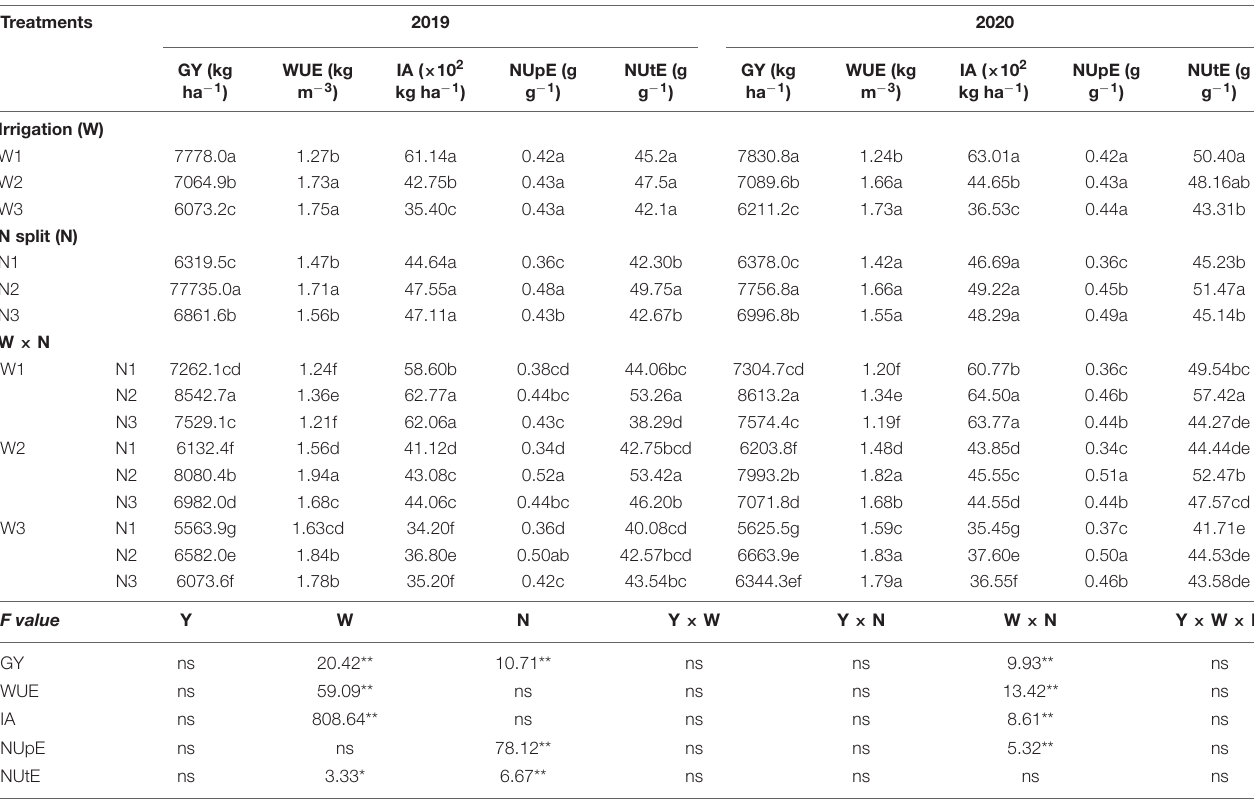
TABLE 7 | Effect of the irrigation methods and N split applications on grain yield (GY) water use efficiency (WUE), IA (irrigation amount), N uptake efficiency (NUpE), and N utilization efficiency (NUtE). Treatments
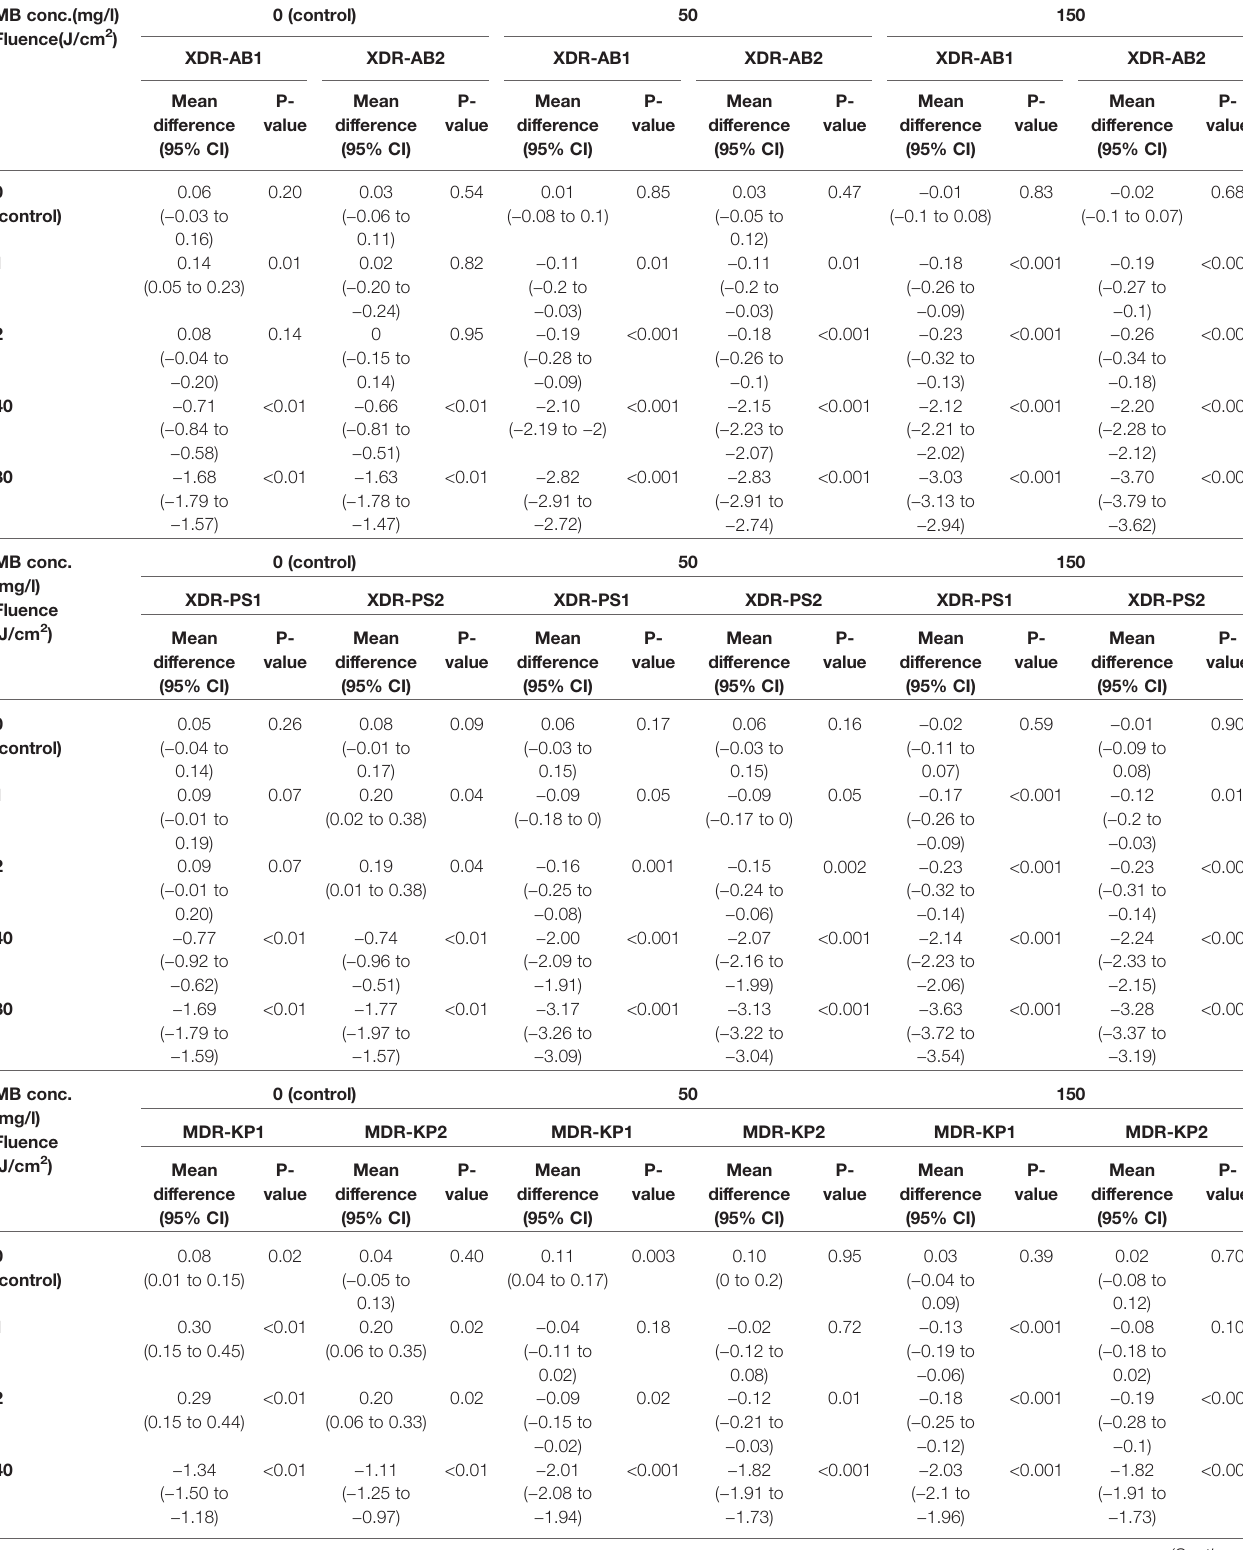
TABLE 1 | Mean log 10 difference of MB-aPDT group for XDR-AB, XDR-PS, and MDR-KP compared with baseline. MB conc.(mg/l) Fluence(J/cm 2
---
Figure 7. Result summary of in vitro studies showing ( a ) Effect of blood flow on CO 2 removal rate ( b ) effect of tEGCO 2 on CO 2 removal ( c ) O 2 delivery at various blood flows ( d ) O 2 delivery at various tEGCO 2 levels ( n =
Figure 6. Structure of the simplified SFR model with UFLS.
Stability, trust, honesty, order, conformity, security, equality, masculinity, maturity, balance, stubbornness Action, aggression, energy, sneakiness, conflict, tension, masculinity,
...
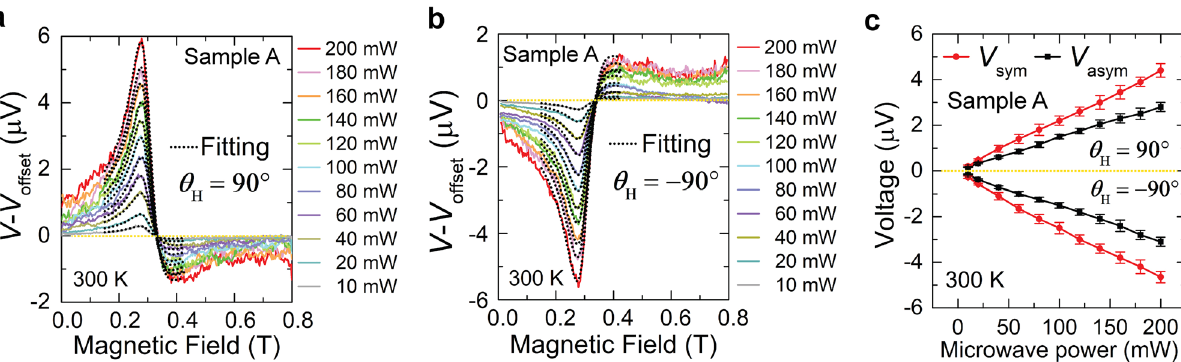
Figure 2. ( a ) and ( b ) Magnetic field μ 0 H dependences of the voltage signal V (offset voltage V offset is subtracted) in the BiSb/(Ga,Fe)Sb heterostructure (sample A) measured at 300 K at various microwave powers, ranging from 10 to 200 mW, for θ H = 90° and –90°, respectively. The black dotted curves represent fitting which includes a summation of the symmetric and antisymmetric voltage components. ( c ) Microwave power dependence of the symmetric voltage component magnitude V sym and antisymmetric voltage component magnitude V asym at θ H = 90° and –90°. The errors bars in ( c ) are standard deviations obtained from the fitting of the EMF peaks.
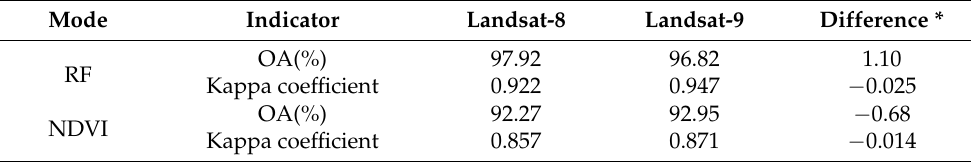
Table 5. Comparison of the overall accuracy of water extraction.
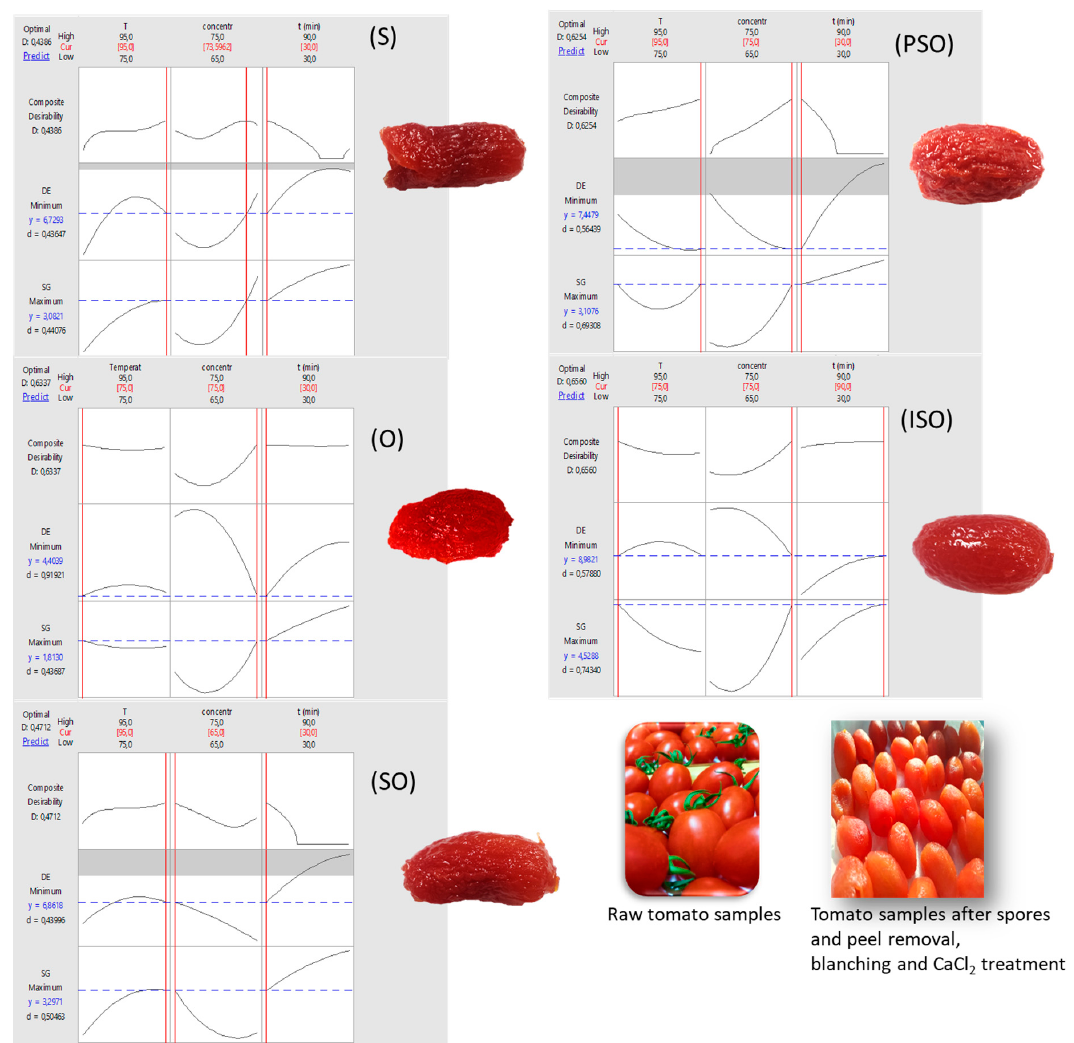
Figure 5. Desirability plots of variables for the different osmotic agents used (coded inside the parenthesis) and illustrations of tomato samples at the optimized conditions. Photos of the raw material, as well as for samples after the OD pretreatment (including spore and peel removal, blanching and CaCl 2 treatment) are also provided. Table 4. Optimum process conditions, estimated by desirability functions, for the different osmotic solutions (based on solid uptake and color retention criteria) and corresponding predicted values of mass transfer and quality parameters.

Task to carry out >>
Print an exact copy of the lines above, from the one containing "TABLE 7 | Effect" through the one containing "TABLE 1 | Mean", and leave out the pictures.

Result below >>
TABLE 7 | Effect of the irrigation methods and N split applications on grain yield (GY) water use efficiency (WUE), IA (irrigation amount), N uptake efficiency (NUpE), and N utilization efficiency (NUtE). Treatments
TABLE 1 | Mean log 10 difference of MB-aPDT group for XDR-AB, XDR-PS, and MDR-KP compared with baseline. MB conc.(mg/l) Fluence(J/cm 2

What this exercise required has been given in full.